12 de septiembre del 2013
6:23
Cuando hoy por la mañana me senté a escribir en mi computador frente a la enorme ventana por donde veo el árbol, que orgulloso se levanta erguido, robusto, lleno de follaje que se está tornando amarillento y ramas frondosas y secas también, con el rabo del ojo noté un leve movimiento, pero como estaba enfrascada en mi escrito lo pasaba desapercibido.

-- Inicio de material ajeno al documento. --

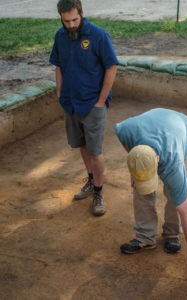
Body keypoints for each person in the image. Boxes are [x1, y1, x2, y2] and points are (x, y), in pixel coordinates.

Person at [115, 108, 187, 282]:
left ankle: (172, 234)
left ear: (157, 161)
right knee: (140, 190)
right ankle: (145, 237)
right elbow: (127, 145)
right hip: (154, 128)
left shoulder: (174, 163)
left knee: (174, 197)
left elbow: (186, 210)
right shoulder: (126, 130)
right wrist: (136, 172)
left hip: (184, 131)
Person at [49, 0, 118, 216]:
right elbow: (58, 64)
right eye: (66, 20)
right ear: (61, 17)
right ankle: (90, 181)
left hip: (92, 104)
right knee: (82, 145)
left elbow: (111, 67)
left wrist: (101, 101)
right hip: (70, 102)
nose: (70, 25)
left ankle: (98, 191)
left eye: (74, 20)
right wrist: (60, 92)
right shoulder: (60, 36)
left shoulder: (98, 35)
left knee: (95, 151)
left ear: (82, 13)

Y como el movimiento continuase, levanté la vista y entre las hojas logré distinguir dos ardillas bebés que correteaban juguetonas una tras la otra saltando de rama en rama. Están jugando al escondite, dije yo, y al mismo tiempo que caminaban sobre las ramas, movían su cola alegremente;
Las ardillas nacen alrededor de junio en estas latitudes, así que ellas han de tener lo más tres meses de vida. Están pequeñas todavía, son de color café claro y sus tupidas colas de color gris se yerguen como abanicos. Las dos son iguales en tono y en tamaño y a veces son las hojas las que las esconden un poco, pero su correteo es alegre, vibrante, lleno de vida. Después comenzaron a bajar agarrándose al grueso tronco del árbol y volvieron a subir saltando a la rama de otro árbol.
Me fijé en el cielo aun sombrío. Pero ya comienza a clarear y logro ver por la esquina de la ventana, el cielo celeste y las blancas nubes -si, de ese color celeste bellísimo de mi Nicaragua- que empujan a los pequeños nubarrones que habían antes. Y me sonrío al ver ese cielo tan lindo y doy gracias de que puedo gozarlo. ¡Que felicidad! ¡Es que me encanta el cielo celeste! Y las nubes blancas son brillantes, tan, pero tan brillante su blancura que tienen un toque amarillento, por el sol que comienza a asomarse entre ellas.
El contraste de las ramas oscuras y las verdes hojas contra el cielo azul, es más fuerte. Bandadas de pájaros vuelan rítmicamente y todos a la vez. Desaparecen para regresar de nuevo. Pienso, que no hay halcón a la vista, porque siguen volando. Ya comienzan los ruidos de la ciudad, pero a pesar de eso, sigo gozando el árbol frente a mi ventana y a las ardillas que lo visitan en el marco de un cielo celeste que brilla con todo su esplendor. ¡Que lindo día!